Top of Dataset extract

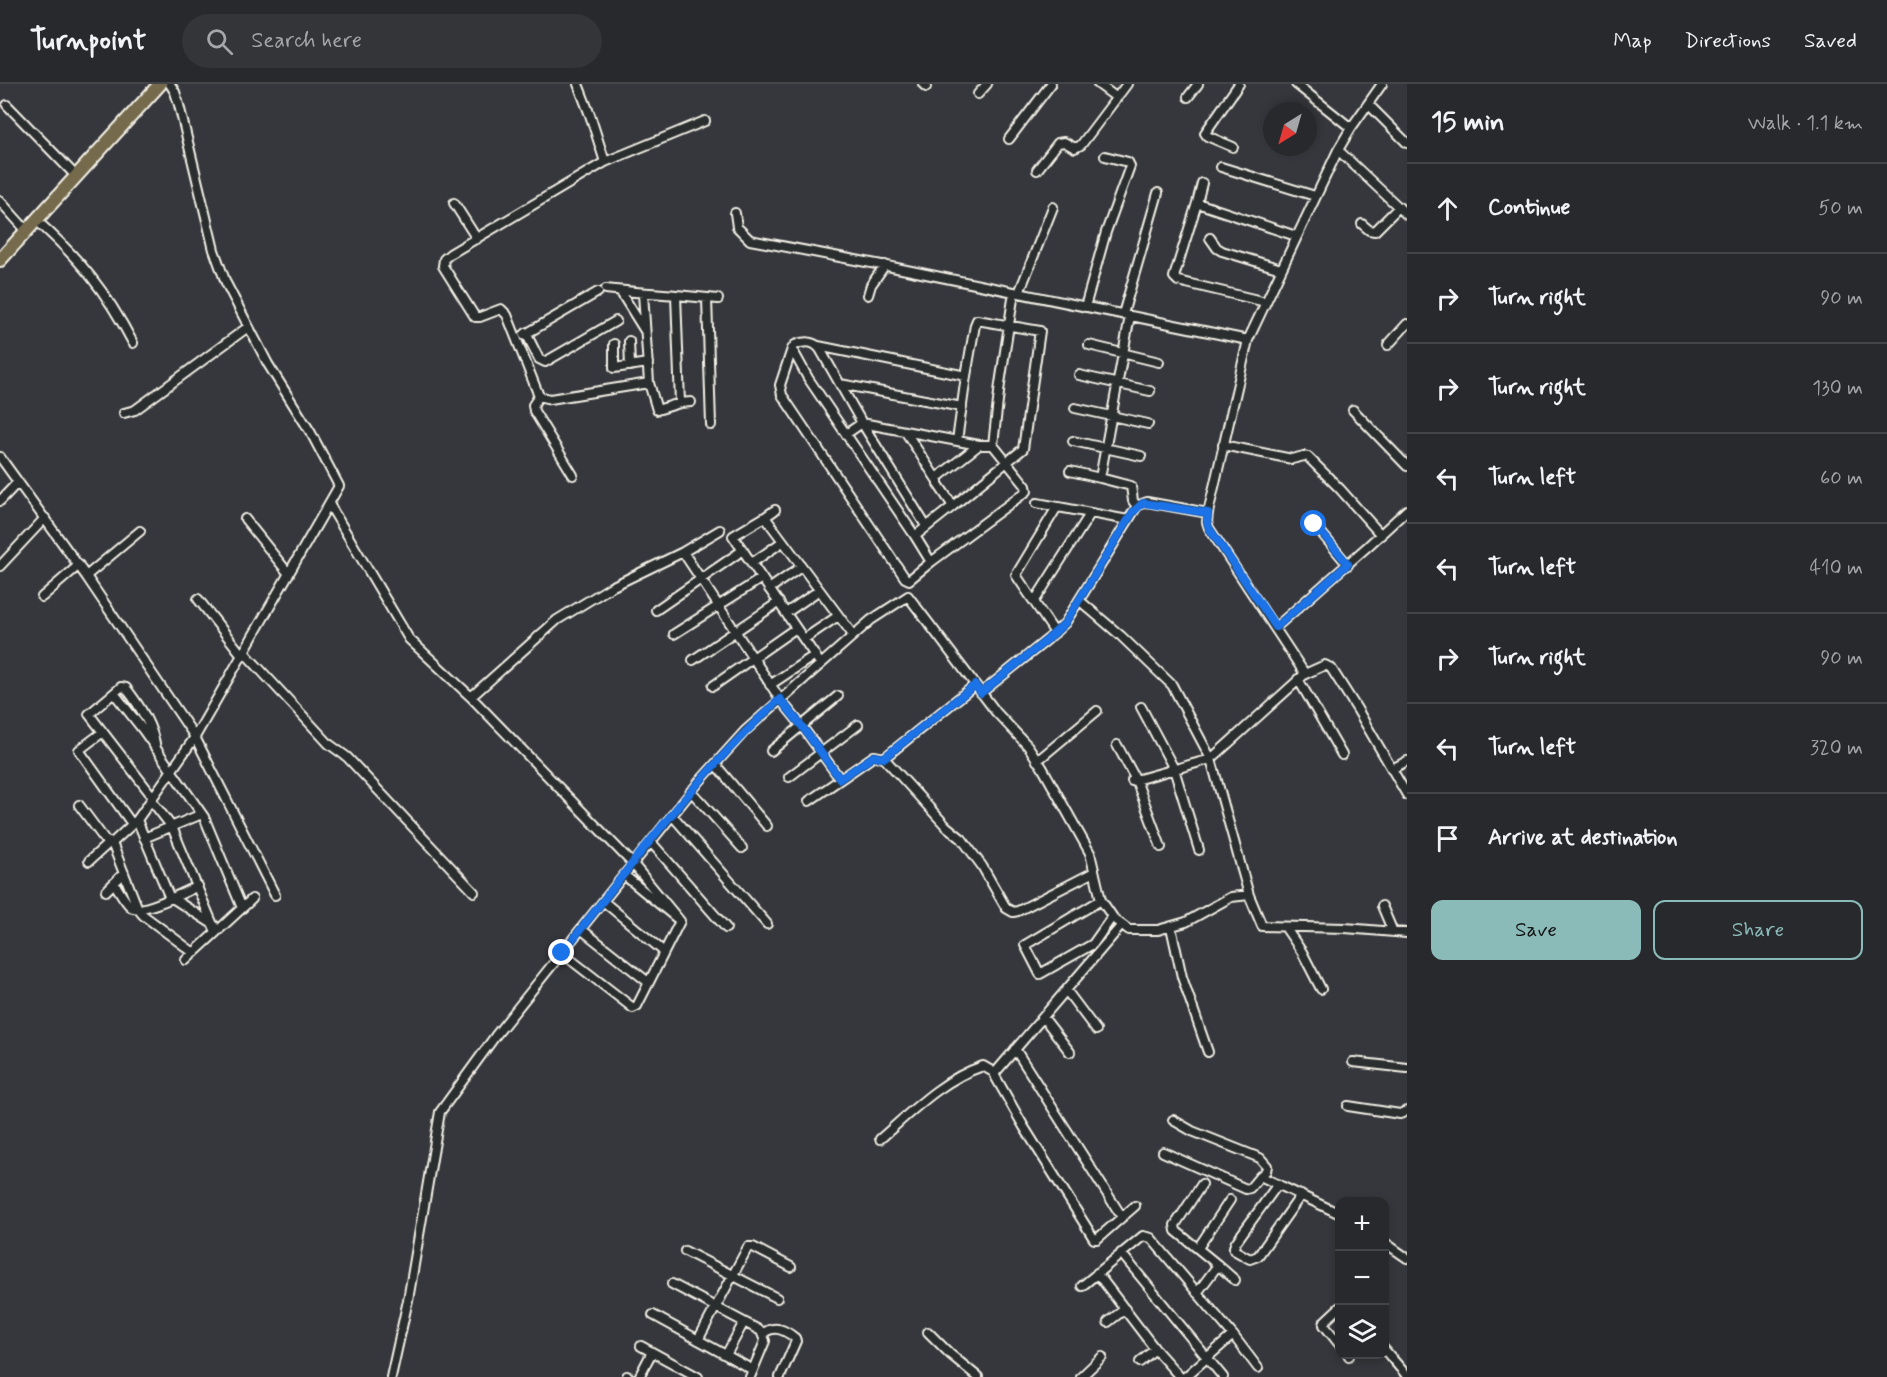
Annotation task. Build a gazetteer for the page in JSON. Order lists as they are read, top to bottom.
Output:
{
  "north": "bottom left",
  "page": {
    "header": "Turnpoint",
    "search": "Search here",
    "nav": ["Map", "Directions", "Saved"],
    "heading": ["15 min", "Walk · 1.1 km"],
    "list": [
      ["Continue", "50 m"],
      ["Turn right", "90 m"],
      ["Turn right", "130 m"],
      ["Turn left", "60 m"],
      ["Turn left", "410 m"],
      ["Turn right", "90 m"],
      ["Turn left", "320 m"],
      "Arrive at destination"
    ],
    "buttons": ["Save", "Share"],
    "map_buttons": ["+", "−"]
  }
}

Bottom of Dataset extract
Top of Dataset extract

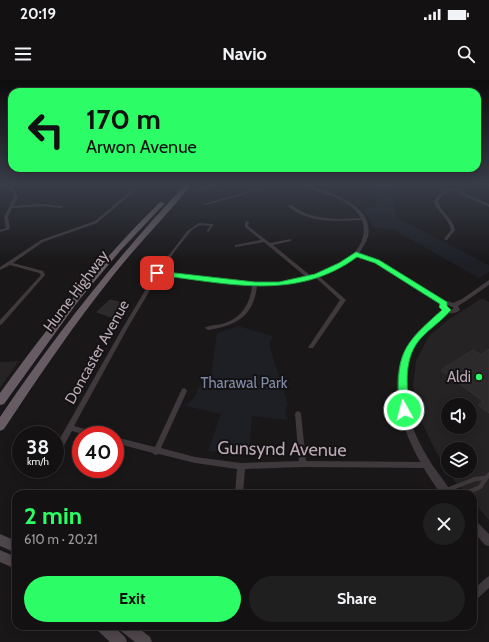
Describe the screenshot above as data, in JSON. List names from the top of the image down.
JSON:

Bottom of Dataset extract

● Task to complete
List every line above containing the word "JSON".

● Response area
Annotation task. Build a gazetteer for the page in JSON. Order lists as they are read, top to bottom.
Describe the screenshot above as data, in JSON. List names from the top of the image down.
JSON:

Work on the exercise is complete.